The mayor went to the Human Rights Campaign and took a stand against identity politics.
May 13, 2019
Mayor Pete’s Sister Souljah Moment
(Art Hannah Yoest; photo Getty Images)

Even before reading what Pete Buttigieg said against identity politics, I was already impressed that he went to the Human Rights Campaign to say it. HRC, “the largest national lesbian, gay, bisexual, transgender and queer civil rights organization,” is after all the House That Identity Politics Built.

On one level, his comments critical of identity politics turned out to be pretty mild. Barack Obama has said most of the same things in slightly different words. It’s not as if Andrew Sullivan, Christina Hoff Sommers, or Claire Lehmann were ghostwriting his lines.

And what Buttigieg did say was interspersed with themes and language gratifying to social justice enthusiasts. He endorsed the sweeping Equality Act, which would federalize Main Street public-accommodations disputes while whittling down religious exemptions. He mentioned Stonewall and Harvey Milk. He even acknowledged his own “privilege.” (Though he left ambiguous the extent to which this referred to his white male-ness as distinct from, say, the fortunate path traced by his education and career.)

And yet the South Bend mayor immediately began taking flak for his HRC remarks from some social justice advocates, not a few of whom had already been caustic critics of his candidacy. They could detect from his choice of words that he is not 100 percent on board with their prescribed line—maybe not even 80 percent—and worse still, he is not afraid to say so.

One of his lines drawing fire is on the “my truth, your truth” notion (“standpoint epistemology,” in the jargon). Or as it might be put more aggressively: “we [members of a marginalized identity] are the only authorities on our experience.”

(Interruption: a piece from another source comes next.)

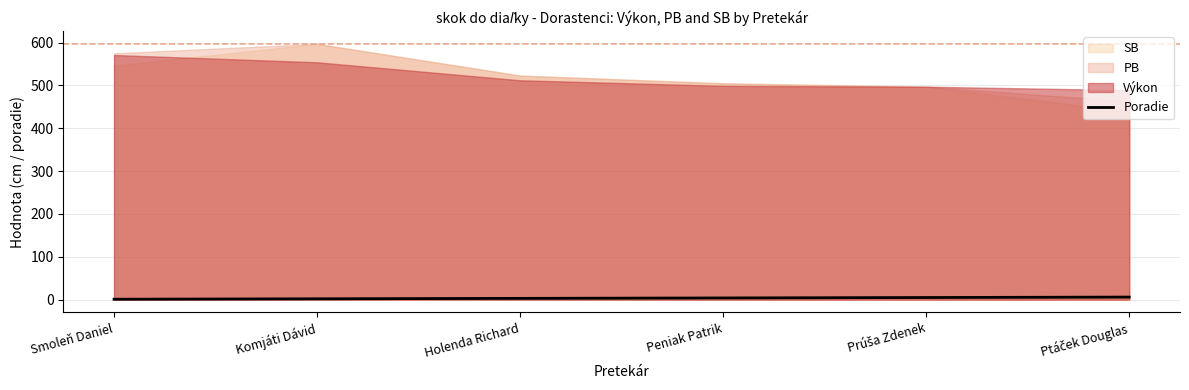

What is the ratio of the value at Prúša Zdenek to the value at Smoleň Daniel?

5.0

His response? That’s “true as far as it goes but it doesn’t get us very far.” To you or me, that might read like a platitude. To many on the identitarian left, it comes off as dire wrongthink: after some point that is not “very far” down the road, he intends to steer us all onto some other discourse in which identity is not a trump card. This doesn’t deny our subjective truth as marginalized individuals, exactly, but it does tend to dethrone it as The Truth of all truths.

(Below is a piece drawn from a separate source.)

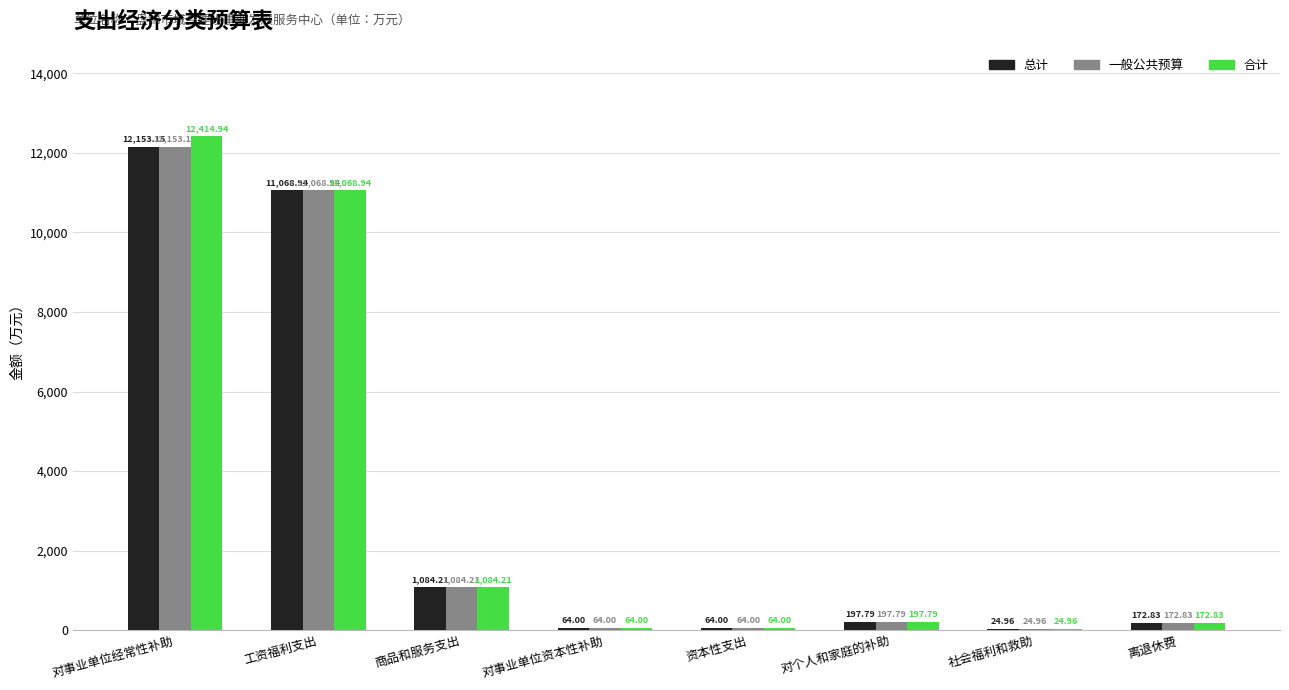

What is the sum of all 总计 values?

24829.9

Another example: Buttigieg’s comments were critical of what he forthrightly calls “white identity politics.” Again, a truism from one perspective, and forcefully stated too. But to some on his left, this will be seen as an attempt at false equivalence. Raising the idea that white and minority identity politics can resemble each other is deeply problematic to the identitarian left because it suggests that some of the ills manifest in the former might also turn up in the latter.

And so on. Buttigieg’s contrast of “exclusion” versus “belonging,” which I liked very much, might have contented the identitarians had he denounced exclusion and stopped there. But “belonging” as an ideal is way too suspect. It’s like assimilation. It smacks of the notion that the conflicts involved are not fundamental and defining.

Again and again in his speech, minor choices of wording that outsiders might not notice served as small—but real—signals of defiance to social justice scorekeepers. I disagree with much that Mayor Pete says here and elsewhere. But I’m glad that he seems to think for himself.

It will be interesting to see whether other Democratic contenders take issue with the mayor’s identity politics remarks. Or if, alternatively, Buttigieg has opened up space to move toward the center which makes it possible for others to follow.

Walter Olson

Walter Olson is a senior fellow at the Cato Institute’s Robert A. Levy Center for Constitutional Studies and the author of several books on the American legal system.